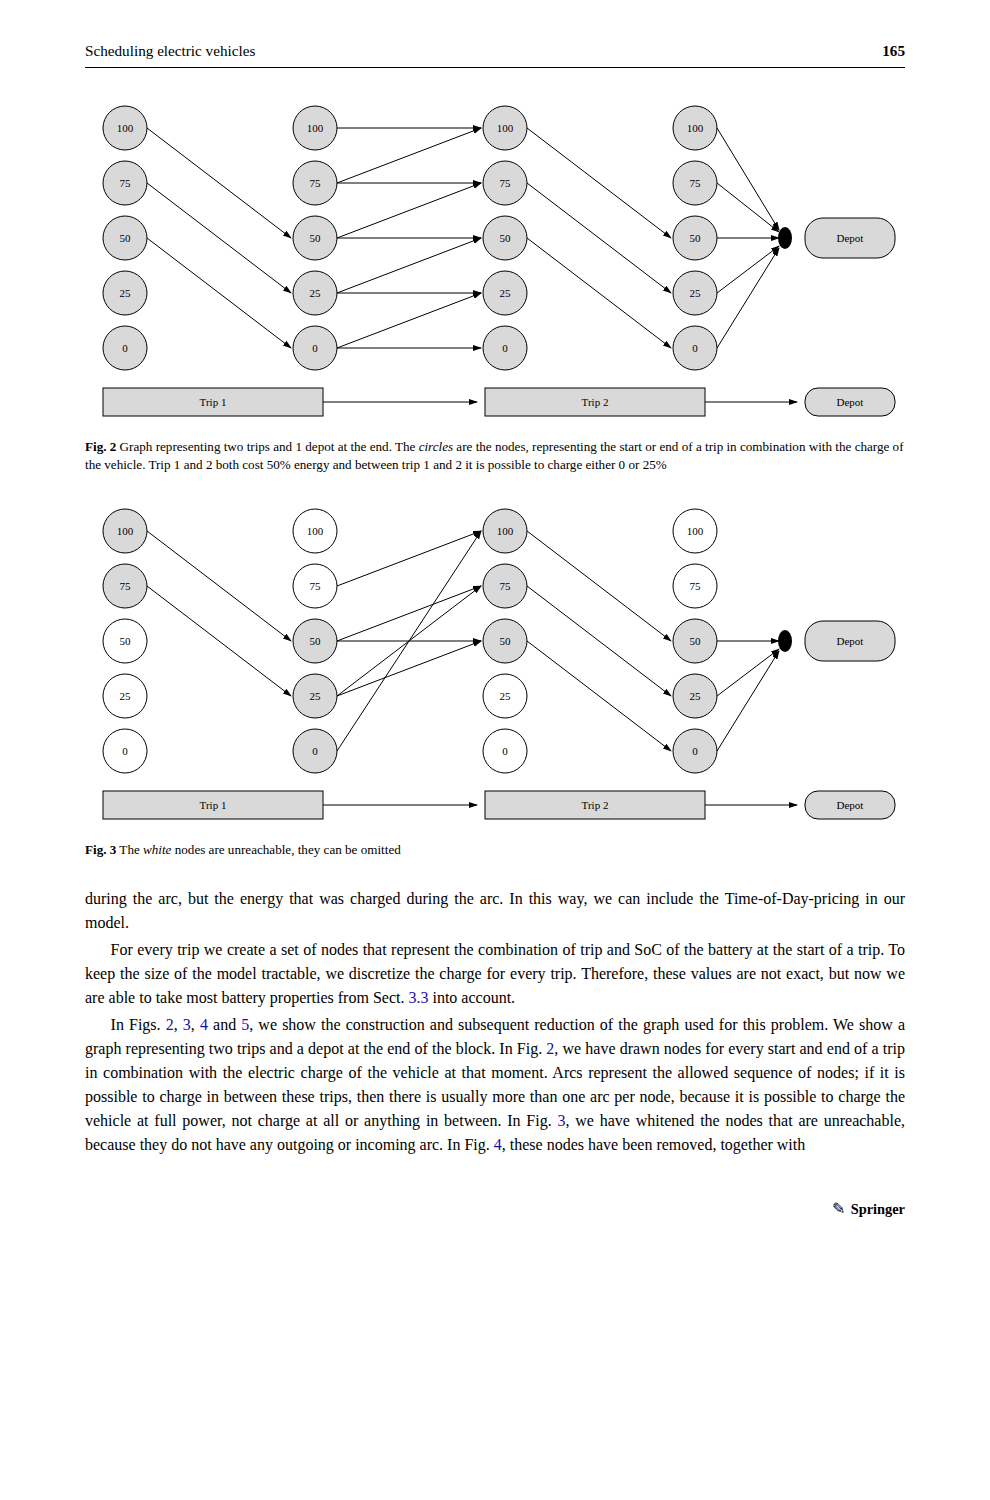Scheduling electric vehicles 165
100 75 50 25 0 100 75 50 25 0 100 75 50 25 0 100 75 50 25 0 Depot Trip 1 Trip 2 Depot
Fig. 2 Graph representing two trips and 1 depot at the end. The circles are the nodes, representing the start or end of a trip in combination with the charge of the vehicle. Trip 1 and 2 both cost 50% energy and between trip 1 and 2 it is possible to charge either 0 or 25%
100 75 50 25 0 100 75 50 25 0 100 75 50 25 0 100 75 50 25 0 Depot Trip 1 Trip 2 Depot
Fig. 3 The white nodes are unreachable, they can be omitted
during the arc, but the energy that was charged during the arc. In this way, we can include the Time-of-Day-pricing in our model.
For every trip we create a set of nodes that represent the combination of trip and SoC of the battery at the start of a trip. To keep the size of the model tractable, we discretize the charge for every trip. Therefore, these values are not exact, but now we are able to take most battery properties from Sect. 3.3 into account.
In Figs. 2, 3, 4 and 5, we show the construction and subsequent reduction of the graph used for this problem. We show a graph representing two trips and a depot at the end of the block. In Fig. 2, we have drawn nodes for every start and end of a trip in combination with the electric charge of the vehicle at that moment. Arcs represent the allowed sequence of nodes; if it is possible to charge in between these trips, then there is usually more than one arc per node, because it is possible to charge the vehicle at full power, not charge at all or anything in between. In Fig. 3, we have whitened the nodes that are unreachable, because they do not have any outgoing or incoming arc. In Fig. 4, these nodes have been removed, together with
✎Springer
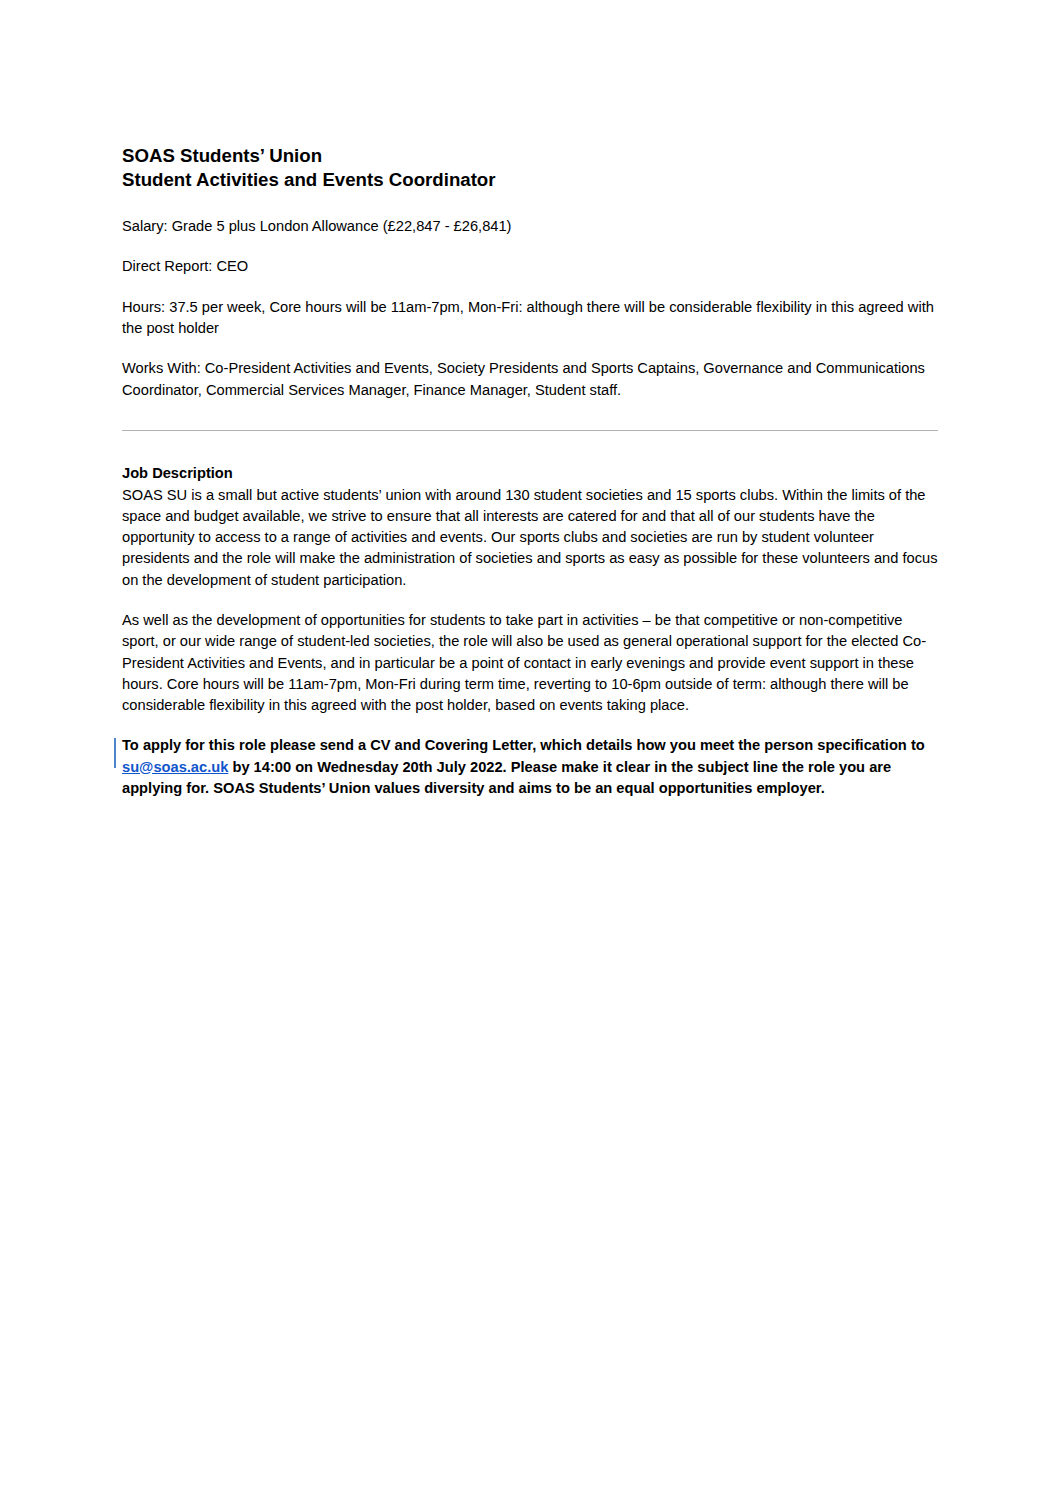SOAS Students’ Union
Student Activities and Events Coordinator
Salary: Grade 5 plus London Allowance (£22,847 - £26,841)
Direct Report: CEO
Hours: 37.5 per week, Core hours will be 11am-7pm, Mon-Fri: although there will be considerable flexibility in this agreed with the post holder
Works With: Co-President Activities and Events, Society Presidents and Sports Captains, Governance and Communications Coordinator, Commercial Services Manager, Finance Manager, Student staff.
Job Description
SOAS SU is a small but active students’ union with around 130 student societies and 15 sports clubs. Within the limits of the space and budget available, we strive to ensure that all interests are catered for and that all of our students have the opportunity to access to a range of activities and events. Our sports clubs and societies are run by student volunteer presidents and the role will make the administration of societies and sports as easy as possible for these volunteers and focus on the development of student participation.
As well as the development of opportunities for students to take part in activities – be that competitive or non-competitive sport, or our wide range of student-led societies, the role will also be used as general operational support for the elected Co-President Activities and Events, and in particular be a point of contact in early evenings and provide event support in these hours. Core hours will be 11am-7pm, Mon-Fri during term time, reverting to 10-6pm outside of term: although there will be considerable flexibility in this agreed with the post holder, based on events taking place.
To apply for this role please send a CV and Covering Letter, which details how you meet the person specification to su@soas.ac.uk by 14:00 on Wednesday 20th July 2022. Please make it clear in the subject line the role you are applying for. SOAS Students’ Union values diversity and aims to be an equal opportunities employer.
***
→ **Assigned task**: Every line that contains the string "they" should be copied from the records.

→ **Task response**:
Fig. 3 The white nodes are unreachable, they can be omitted
In Figs. 2, 3, 4 and 5, we show the construction and subsequent reduction of the graph used for this problem. We show a graph representing two trips and a depot at the end of the block. In Fig. 2, we have drawn nodes for every start and end of a trip in combination with the electric charge of the vehicle at that moment. Arcs represent the allowed sequence of nodes; if it is possible to charge in between these trips, then there is usually more than one arc per node, because it is possible to charge the vehicle at full power, not charge at all or anything in between. In Fig. 3, we have whitened the nodes that are unreachable, because they do not have any outgoing or incoming arc. In Fig. 4, these nodes have been removed, together with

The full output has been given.